▶ **Supplied passage**

We see that $ C_2 \approx C_5 + \frac12 $ quite accurately. This reflects the fact that the rectangle rule yields a good result for the integral of the normal distribution even when the step size is 1. We also remark that the infinite sums for $C_2$ and $C_4$ and those given below converge very rapidly.

Later on, we will need the entropies of these distributions. The entropy, here measured in bits, is defined as mean value of $-\log_2(f_i)$. We have

\[ \begin{align} H_0 &= -p\log_2 p - (1-p)\log_2(1-p) = 0.967002,\\ H_1 &= H_0/(1-p) = 2.457630,\\ H_2 &= 1.325722,\\ H_3 &= H_2 = 1.325722,\\ H_4 &= 1.059279,\\ H_5 &= \log_2(\sqrt{\pi e/2}) = 1.047096,\\ H = H_6 &= \log_2(\sqrt{2\pi e}) = H_5 + 1 = 2.047096 .\\ \end{align} \]

Coarse-grained analysis

Du et al. (2020) give a comprehensive analysis of the algorithm accounting for the consumption of u-rands. Now, exrandom uses a u-rand to perform a coin toss, e.g., to select the sign of the normal deviate in step N6. Because this use of a u-rand will only use a single random digit when the base $b$ is even (a "bit" when $ b = 2 $) and $b/(b-1)$ digits, on average, when $b$ is odd, we will separately account this use of u-rands as "coin tosses".

▶ **Request 1**
In the excerpt on exrandom, why are u-rands used for coin tosses accounted for separately? Answer in one to three sentences.
▶ **Request 2**
Give the number of lines in the records that contain the string "water", treating uppercase and lowercase as different, and nothing else.
The text and the records are unrelated material.

▶ **Extracted material**
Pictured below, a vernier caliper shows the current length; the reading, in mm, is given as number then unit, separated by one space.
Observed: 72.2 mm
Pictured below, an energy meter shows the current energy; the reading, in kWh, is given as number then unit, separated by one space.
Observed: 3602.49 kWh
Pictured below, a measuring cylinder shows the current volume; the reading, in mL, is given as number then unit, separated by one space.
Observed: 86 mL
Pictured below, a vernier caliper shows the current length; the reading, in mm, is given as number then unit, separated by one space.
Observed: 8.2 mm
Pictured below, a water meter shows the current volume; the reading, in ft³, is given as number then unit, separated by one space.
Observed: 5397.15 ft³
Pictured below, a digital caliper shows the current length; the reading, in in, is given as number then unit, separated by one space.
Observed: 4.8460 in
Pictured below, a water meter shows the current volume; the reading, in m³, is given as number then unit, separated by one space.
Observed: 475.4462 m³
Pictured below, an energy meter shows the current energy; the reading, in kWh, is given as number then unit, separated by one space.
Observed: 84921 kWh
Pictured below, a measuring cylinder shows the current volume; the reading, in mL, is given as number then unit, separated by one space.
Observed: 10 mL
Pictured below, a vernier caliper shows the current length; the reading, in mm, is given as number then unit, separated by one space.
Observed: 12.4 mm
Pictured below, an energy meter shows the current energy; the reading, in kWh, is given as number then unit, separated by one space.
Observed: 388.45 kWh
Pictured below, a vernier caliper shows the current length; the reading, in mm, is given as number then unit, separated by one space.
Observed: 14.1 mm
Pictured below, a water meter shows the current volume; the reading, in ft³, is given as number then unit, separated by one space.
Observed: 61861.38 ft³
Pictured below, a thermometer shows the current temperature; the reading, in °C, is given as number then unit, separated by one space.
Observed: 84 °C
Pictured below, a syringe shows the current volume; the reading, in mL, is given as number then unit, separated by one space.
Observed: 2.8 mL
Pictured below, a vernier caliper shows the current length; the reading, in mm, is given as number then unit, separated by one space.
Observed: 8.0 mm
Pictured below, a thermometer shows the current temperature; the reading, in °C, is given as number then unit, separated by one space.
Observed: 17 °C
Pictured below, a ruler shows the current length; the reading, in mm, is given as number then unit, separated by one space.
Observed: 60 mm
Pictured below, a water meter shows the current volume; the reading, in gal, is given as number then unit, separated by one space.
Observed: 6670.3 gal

▶ **Task output 1**
They are accounted for separately because a coin toss made with a u-rand uses only a single random digit when the base b is even. When b is odd, it uses b/(b-1) digits on average.

▶ **Task output 2**
4